# Problem details
Give every line of the entries below as a JSON list of strings, one string per line, with blank lines skipped and the pictures left out.

# Data rows
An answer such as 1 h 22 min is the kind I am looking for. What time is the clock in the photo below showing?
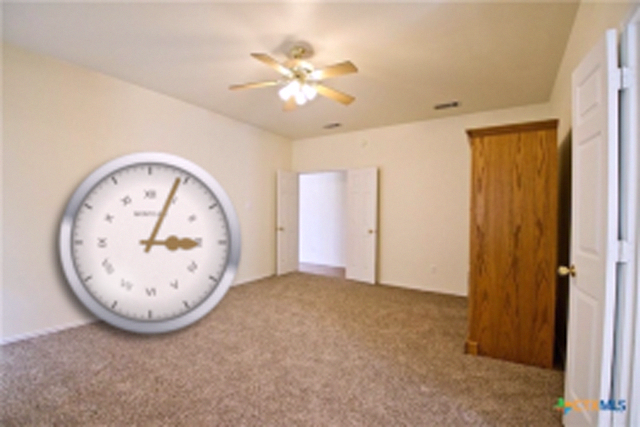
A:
3 h 04 min
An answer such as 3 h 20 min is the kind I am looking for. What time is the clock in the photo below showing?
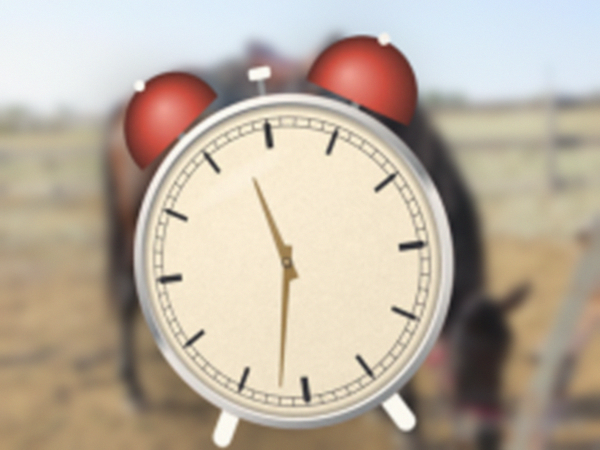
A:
11 h 32 min
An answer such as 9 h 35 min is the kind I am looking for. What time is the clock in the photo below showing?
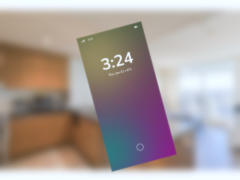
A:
3 h 24 min
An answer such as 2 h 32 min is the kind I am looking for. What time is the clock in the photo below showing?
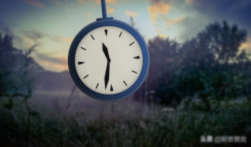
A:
11 h 32 min
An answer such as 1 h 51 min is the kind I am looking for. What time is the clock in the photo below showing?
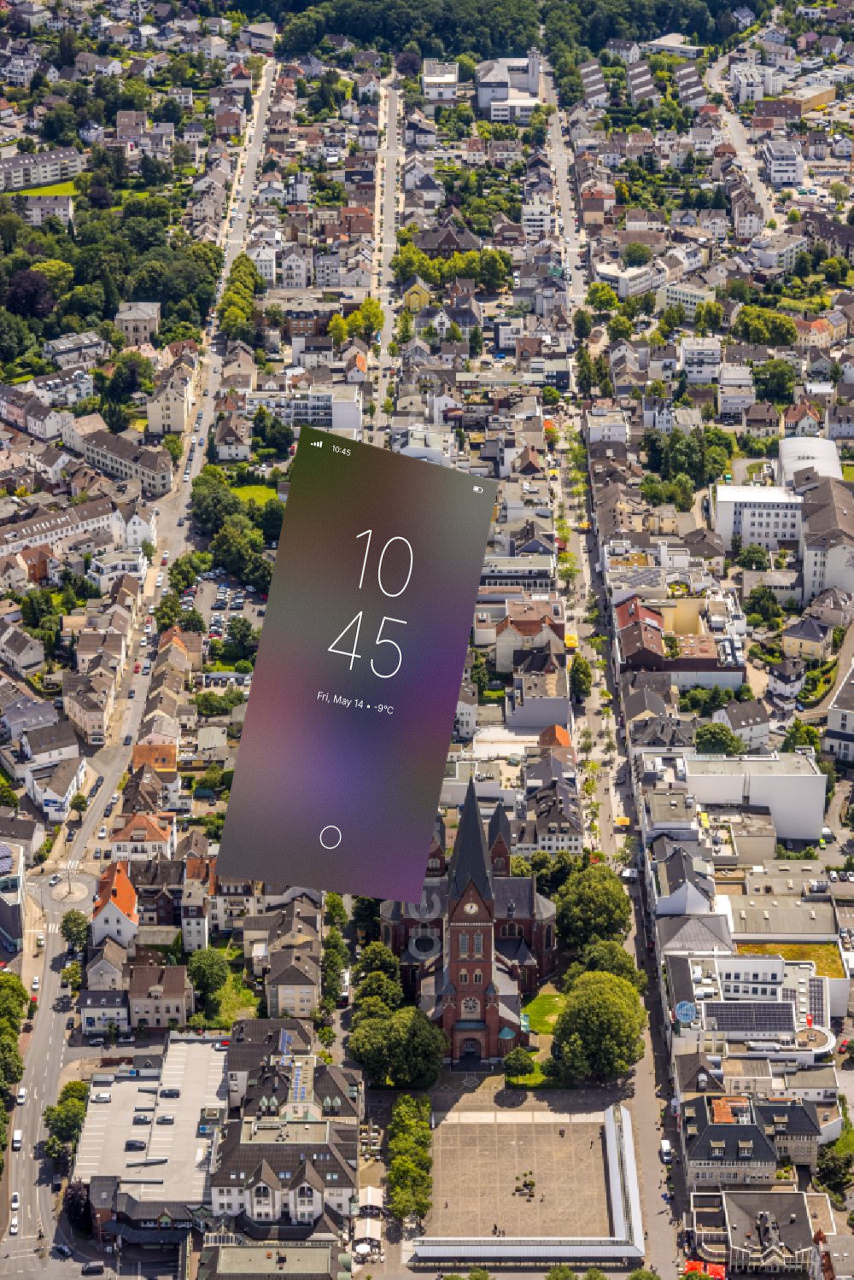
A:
10 h 45 min
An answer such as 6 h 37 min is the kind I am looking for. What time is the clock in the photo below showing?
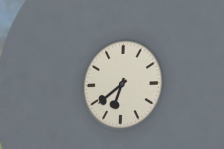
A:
6 h 39 min
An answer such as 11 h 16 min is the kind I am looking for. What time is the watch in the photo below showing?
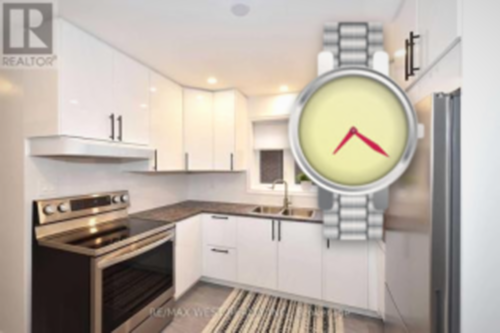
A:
7 h 21 min
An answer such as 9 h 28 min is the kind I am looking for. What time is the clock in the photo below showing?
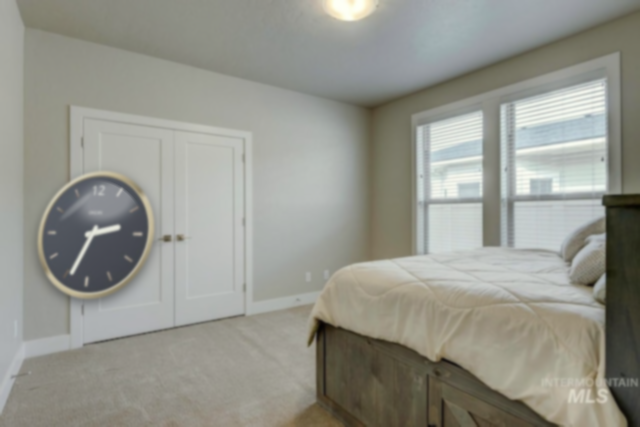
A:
2 h 34 min
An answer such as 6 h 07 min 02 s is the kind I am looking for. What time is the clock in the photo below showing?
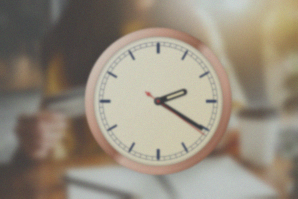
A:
2 h 20 min 21 s
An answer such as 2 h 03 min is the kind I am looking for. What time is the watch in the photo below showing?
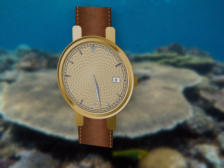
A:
5 h 28 min
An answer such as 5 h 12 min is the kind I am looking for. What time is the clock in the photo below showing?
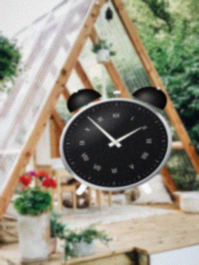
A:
1 h 53 min
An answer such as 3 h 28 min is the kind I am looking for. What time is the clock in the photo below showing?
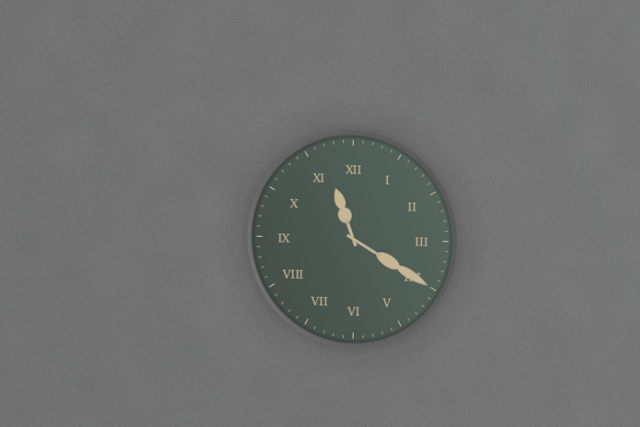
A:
11 h 20 min
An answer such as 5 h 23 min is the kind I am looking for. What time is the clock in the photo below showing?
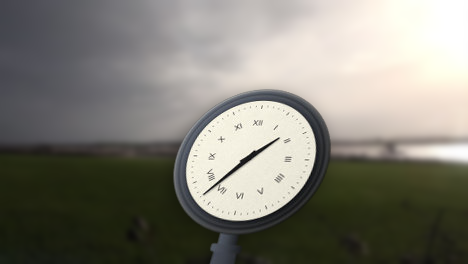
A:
1 h 37 min
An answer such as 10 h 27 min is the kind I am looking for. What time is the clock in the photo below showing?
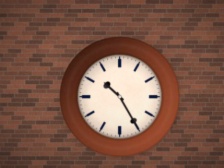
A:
10 h 25 min
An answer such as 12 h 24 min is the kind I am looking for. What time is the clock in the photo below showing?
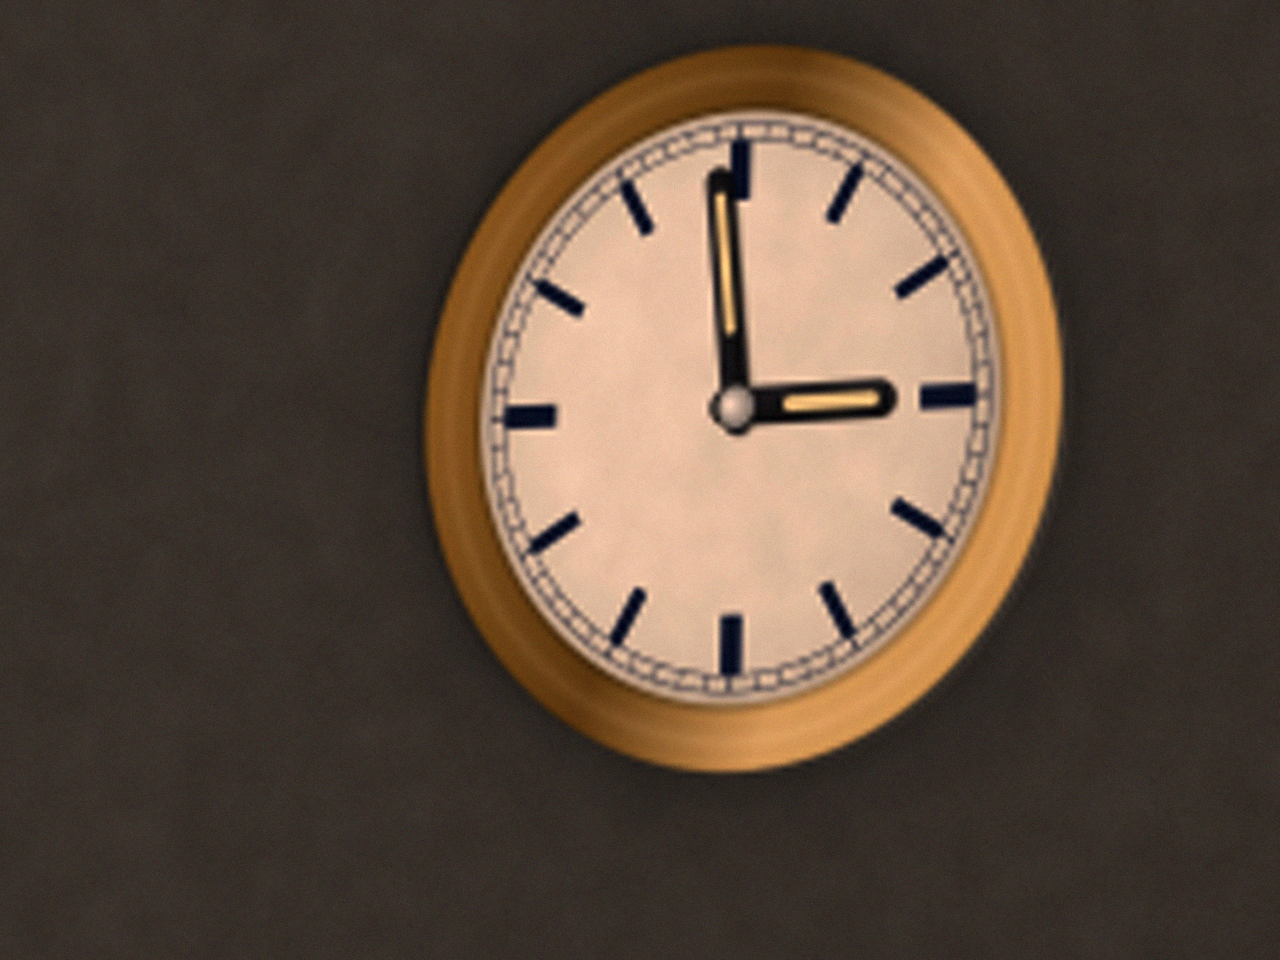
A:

# Answer to this exercise
[
  "An answer such as 1 h 22 min is the kind I am looking for. What time is the clock in the photo below showing?",
  "A:",
  "3 h 04 min",
  "An answer such as 3 h 20 min is the kind I am looking for. What time is the clock in the photo below showing?",
  "A:",
  "11 h 32 min",
  "An answer such as 9 h 35 min is the kind I am looking for. What time is the clock in the photo below showing?",
  "A:",
  "3 h 24 min",
  "An answer such as 2 h 32 min is the kind I am looking for. What time is the clock in the photo below showing?",
  "A:",
  "11 h 32 min",
  "An answer such as 1 h 51 min is the kind I am looking for. What time is the clock in the photo below showing?",
  "A:",
  "10 h 45 min",
  "An answer such as 6 h 37 min is the kind I am looking for. What time is the clock in the photo below showing?",
  "A:",
  "6 h 39 min",
  "An answer such as 11 h 16 min is the kind I am looking for. What time is the watch in the photo below showing?",
  "A:",
  "7 h 21 min",
  "An answer such as 9 h 28 min is the kind I am looking for. What time is the clock in the photo below showing?",
  "A:",
  "2 h 34 min",
  "An answer such as 6 h 07 min 02 s is the kind I am looking for. What time is the clock in the photo below showing?",
  "A:",
  "2 h 20 min 21 s",
  "An answer such as 2 h 03 min is the kind I am looking for. What time is the watch in the photo below showing?",
  "A:",
  "5 h 28 min",
  "An answer such as 5 h 12 min is the kind I am looking for. What time is the clock in the photo below showing?",
  "A:",
  "1 h 53 min",
  "An answer such as 3 h 28 min is the kind I am looking for. What time is the clock in the photo below showing?",
  "A:",
  "11 h 20 min",
  "An answer such as 5 h 23 min is the kind I am looking for. What time is the clock in the photo below showing?",
  "A:",
  "1 h 37 min",
  "An answer such as 10 h 27 min is the kind I am looking for. What time is the clock in the photo below showing?",
  "A:",
  "10 h 25 min",
  "An answer such as 12 h 24 min is the kind I am looking for. What time is the clock in the photo below showing?",
  "A:"
]